Valley Craftsmen of Baltimore, Maryland, restored the elaborate Art Deco lobby. They re-stenciled the beamed ceiling in a geometric Art Deco design using gold leaf, and hand-painted the walls to resemble the original veneer panels. B. F. Saul replaced the missing Art Deco chandeliers and wall sconces and restored the handsome inlaid Art Deco elevator doors on the second, third, and fourth floors. On each side of the lobby is a lounge. The south lounge was restored to its original design, and the north lounge was converted to a piano bar which is open to residents. On the second floor there is a ballroom with fine Art Deco detailing. The ballroom was a popular venue for events of all kinds, and many of the best known big bands of the era played there. It has been closed for many years, but current plans (2011) call for it to be restored and reopened as an event space.

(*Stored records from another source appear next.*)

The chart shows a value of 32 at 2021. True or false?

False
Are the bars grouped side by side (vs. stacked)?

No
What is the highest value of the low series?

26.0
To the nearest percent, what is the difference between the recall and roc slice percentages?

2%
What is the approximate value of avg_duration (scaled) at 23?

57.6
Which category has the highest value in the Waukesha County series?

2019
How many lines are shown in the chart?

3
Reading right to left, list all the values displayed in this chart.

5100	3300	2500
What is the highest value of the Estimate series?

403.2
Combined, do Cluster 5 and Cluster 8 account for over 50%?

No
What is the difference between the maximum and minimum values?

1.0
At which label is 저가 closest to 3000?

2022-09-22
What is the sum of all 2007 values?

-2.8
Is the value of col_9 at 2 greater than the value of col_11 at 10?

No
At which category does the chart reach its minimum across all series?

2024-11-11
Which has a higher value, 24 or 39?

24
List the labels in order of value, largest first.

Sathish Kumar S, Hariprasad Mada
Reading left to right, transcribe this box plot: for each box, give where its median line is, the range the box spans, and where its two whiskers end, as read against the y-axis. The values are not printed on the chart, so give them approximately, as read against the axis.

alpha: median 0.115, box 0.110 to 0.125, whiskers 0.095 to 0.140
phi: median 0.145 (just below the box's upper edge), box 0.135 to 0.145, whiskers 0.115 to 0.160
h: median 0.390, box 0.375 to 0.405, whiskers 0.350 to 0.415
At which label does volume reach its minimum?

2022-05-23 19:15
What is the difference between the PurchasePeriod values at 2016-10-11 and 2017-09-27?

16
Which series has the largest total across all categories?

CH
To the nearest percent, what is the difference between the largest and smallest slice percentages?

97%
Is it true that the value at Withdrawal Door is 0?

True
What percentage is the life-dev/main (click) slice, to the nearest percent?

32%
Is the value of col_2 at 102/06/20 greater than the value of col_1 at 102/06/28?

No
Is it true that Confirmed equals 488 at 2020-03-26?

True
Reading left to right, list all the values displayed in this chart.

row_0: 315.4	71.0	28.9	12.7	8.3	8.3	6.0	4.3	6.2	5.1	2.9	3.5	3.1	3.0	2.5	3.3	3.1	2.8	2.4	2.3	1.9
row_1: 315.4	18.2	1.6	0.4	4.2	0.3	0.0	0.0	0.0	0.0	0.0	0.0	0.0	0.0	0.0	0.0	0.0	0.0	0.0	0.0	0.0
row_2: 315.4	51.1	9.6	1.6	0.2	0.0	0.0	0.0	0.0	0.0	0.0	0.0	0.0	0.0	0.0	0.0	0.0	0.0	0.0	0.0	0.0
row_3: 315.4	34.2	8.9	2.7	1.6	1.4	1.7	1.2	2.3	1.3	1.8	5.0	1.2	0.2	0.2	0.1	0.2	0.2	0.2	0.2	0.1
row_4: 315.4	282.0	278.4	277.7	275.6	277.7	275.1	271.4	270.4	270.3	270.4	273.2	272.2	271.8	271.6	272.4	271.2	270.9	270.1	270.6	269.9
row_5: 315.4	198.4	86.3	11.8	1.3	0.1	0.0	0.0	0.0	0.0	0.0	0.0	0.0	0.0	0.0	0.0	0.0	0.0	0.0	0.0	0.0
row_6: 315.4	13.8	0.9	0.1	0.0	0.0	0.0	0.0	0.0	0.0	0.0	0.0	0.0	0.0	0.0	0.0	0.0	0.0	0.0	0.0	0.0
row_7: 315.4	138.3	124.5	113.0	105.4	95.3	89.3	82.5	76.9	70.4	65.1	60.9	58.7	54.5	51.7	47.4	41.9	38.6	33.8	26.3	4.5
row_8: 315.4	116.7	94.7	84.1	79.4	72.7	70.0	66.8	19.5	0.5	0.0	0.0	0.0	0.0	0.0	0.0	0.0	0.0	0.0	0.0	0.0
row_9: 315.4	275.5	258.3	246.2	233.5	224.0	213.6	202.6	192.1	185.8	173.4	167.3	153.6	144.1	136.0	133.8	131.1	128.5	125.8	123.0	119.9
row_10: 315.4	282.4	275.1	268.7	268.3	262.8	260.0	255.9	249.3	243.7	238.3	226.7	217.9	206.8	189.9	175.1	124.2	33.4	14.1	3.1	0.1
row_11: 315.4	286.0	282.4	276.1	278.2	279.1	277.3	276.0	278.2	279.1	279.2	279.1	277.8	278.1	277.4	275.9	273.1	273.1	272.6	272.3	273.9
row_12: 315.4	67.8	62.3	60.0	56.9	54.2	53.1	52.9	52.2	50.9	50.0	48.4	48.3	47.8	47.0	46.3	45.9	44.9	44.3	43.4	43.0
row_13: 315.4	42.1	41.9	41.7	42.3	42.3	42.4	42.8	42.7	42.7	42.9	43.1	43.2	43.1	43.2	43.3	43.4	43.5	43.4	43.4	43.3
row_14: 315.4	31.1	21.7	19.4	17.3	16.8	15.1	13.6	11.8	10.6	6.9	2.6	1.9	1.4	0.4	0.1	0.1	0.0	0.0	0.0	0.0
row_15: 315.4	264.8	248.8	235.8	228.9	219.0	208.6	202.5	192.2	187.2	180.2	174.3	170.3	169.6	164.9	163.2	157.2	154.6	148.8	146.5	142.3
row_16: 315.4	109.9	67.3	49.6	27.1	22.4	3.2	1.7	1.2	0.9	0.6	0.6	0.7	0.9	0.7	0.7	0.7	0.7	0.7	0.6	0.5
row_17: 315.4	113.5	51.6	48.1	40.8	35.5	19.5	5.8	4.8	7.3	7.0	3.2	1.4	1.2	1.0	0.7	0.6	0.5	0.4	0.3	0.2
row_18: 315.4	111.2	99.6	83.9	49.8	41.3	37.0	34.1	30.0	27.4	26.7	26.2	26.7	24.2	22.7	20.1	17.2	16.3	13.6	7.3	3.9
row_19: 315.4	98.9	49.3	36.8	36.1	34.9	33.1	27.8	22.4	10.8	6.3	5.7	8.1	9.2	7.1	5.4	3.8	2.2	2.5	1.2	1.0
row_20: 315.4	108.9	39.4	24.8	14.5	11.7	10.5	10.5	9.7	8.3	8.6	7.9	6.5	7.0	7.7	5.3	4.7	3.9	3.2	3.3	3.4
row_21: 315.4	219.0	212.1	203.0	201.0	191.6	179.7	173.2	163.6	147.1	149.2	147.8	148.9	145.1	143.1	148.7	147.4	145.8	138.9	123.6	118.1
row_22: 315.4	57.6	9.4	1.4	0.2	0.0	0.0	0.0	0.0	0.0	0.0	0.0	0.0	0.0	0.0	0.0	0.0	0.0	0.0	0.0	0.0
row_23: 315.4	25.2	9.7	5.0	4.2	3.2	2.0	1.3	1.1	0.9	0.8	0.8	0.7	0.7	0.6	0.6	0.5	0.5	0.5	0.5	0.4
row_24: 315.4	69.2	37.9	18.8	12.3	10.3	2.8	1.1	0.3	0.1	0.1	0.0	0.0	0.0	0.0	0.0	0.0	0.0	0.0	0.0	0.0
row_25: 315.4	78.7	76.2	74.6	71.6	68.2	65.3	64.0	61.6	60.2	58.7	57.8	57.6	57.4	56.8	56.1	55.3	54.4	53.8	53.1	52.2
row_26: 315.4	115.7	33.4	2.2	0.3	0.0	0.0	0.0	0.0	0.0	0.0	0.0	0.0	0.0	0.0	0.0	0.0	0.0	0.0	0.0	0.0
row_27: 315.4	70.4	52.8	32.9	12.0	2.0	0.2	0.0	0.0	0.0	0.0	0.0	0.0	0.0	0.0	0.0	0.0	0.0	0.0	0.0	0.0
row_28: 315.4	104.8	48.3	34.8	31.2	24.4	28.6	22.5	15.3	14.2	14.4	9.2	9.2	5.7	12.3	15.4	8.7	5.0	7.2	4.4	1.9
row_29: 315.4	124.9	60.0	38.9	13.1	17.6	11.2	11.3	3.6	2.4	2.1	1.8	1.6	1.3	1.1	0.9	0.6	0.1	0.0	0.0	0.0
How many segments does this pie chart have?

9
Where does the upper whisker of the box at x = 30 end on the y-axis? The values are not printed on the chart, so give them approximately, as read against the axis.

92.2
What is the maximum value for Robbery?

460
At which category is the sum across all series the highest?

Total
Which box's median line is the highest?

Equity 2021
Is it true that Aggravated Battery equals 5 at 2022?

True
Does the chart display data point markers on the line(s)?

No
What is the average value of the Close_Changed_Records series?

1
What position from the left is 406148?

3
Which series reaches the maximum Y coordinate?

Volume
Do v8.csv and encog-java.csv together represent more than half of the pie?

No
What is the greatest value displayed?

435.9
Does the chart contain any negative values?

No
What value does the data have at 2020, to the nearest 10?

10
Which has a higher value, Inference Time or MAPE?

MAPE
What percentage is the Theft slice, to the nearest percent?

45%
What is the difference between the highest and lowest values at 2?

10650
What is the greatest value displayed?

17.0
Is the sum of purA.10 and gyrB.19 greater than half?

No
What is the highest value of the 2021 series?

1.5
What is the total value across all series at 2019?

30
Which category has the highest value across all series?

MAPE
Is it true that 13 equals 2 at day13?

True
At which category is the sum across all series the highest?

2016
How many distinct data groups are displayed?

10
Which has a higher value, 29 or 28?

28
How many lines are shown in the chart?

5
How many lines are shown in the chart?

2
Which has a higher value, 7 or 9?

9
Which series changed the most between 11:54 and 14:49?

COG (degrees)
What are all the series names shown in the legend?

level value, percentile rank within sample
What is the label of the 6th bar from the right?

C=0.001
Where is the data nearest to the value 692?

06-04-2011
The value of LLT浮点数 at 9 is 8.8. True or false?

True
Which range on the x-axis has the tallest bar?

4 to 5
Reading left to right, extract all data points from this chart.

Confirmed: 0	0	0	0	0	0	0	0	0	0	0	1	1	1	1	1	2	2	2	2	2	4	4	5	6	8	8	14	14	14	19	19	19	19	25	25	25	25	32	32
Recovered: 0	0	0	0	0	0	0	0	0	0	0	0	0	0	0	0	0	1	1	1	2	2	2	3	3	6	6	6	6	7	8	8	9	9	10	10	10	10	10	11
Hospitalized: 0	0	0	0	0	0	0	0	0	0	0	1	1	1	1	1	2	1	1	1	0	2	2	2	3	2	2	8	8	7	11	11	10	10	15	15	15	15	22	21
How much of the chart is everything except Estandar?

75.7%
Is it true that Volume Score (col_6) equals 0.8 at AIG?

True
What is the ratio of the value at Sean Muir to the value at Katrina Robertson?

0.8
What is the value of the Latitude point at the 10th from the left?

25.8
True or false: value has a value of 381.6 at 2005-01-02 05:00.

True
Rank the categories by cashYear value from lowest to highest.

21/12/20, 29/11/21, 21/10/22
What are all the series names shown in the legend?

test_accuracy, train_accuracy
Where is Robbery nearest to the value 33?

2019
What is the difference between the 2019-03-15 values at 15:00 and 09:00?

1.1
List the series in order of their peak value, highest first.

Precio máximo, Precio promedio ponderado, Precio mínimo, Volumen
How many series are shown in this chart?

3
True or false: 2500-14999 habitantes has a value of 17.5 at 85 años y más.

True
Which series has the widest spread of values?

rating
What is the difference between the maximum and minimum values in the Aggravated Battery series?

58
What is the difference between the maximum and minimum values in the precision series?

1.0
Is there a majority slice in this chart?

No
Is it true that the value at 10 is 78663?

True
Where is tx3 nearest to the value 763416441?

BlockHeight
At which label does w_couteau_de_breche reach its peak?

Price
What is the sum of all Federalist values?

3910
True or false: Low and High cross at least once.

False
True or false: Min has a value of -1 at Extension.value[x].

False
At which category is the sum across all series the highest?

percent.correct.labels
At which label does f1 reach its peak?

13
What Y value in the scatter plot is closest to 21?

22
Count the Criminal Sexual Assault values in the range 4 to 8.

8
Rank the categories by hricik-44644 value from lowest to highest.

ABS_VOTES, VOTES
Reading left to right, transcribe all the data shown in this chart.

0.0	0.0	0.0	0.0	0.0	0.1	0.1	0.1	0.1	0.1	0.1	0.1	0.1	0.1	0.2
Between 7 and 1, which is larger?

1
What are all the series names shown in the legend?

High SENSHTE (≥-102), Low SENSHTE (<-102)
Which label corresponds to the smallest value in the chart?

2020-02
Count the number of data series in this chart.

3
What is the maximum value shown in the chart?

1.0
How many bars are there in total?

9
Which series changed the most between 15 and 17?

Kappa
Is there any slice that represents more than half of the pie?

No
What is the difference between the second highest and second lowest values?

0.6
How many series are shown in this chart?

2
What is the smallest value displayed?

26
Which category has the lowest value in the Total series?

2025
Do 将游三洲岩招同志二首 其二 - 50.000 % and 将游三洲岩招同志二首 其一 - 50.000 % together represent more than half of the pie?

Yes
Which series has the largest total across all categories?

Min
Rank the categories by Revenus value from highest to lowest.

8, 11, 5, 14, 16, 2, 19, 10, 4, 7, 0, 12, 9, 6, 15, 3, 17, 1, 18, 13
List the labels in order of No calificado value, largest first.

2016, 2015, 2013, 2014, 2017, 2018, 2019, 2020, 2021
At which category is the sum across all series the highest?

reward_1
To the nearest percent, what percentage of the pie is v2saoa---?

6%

The Kennedy–Warren had a dining room which was operated as a public restaurant from 1931 until it closed in 1990. Such dining rooms once were common in Washington apartment houses, but the only one still in operation as of 2011 is in the Westchester, at 4000 Cathedral Avenue, N.W. B. F. Saul reportedly plans to reopen the Kennedy–Warren dining room, but it will be open only to residents.

==Notable residents==
During the 1930s and 1940s, many military officers resided at the Kennedy–Warren. In 1937 alone, there were 75 officers in the building, including 5 generals. Admiral Royal Eason Ingersoll (1883–1976) lived there during World War II. He was commander in chief of the Atlantic Fleet, and is credited with organizing the defeat of the German U-boat fleet during the war. Major General “Pa” Watson (1883–1945) lived with his wife in penthouse apartment 1102 from 1933 to 1945. General Watson was President Franklin Roosevelt's senior military aide and appointment secretary. He accompanied FDR on all his travels, and died aboard ship in February 1945 while returning from the Yalta Conference. Harry Hopkins (1890–1946), FDR's closest political adviser, lived in the Kennedy–Warren during the 1930s. Hopkins headed three major New Deal agencies, including the Works Progress Administration. Lyndon Baines Johnson (1908–1973) and his wife, Lady Bird, lived in a three-bedroom apartment in 1937 and 1938 when he first came to Washington as a junior congressman from Texas. Major General Lorenzo D. Gasser, the U.S. Army's Deputy Chief of Staff of the United States Army immediately prior to World War II, lived at the Kennedy–Warren. Lt. Leslie B. Knox, an Australian-born Coral Sea Battle naval hero after whom the USS L. B. Knox was named, lived there with his wife, Louise Kennedy Knox, who sponsored the destroyer in 1943. Biochemist Benjamin R. Jacobs and his wife, Margaret Connell Jacobs, maintained a residence at the Kennedy–Warren.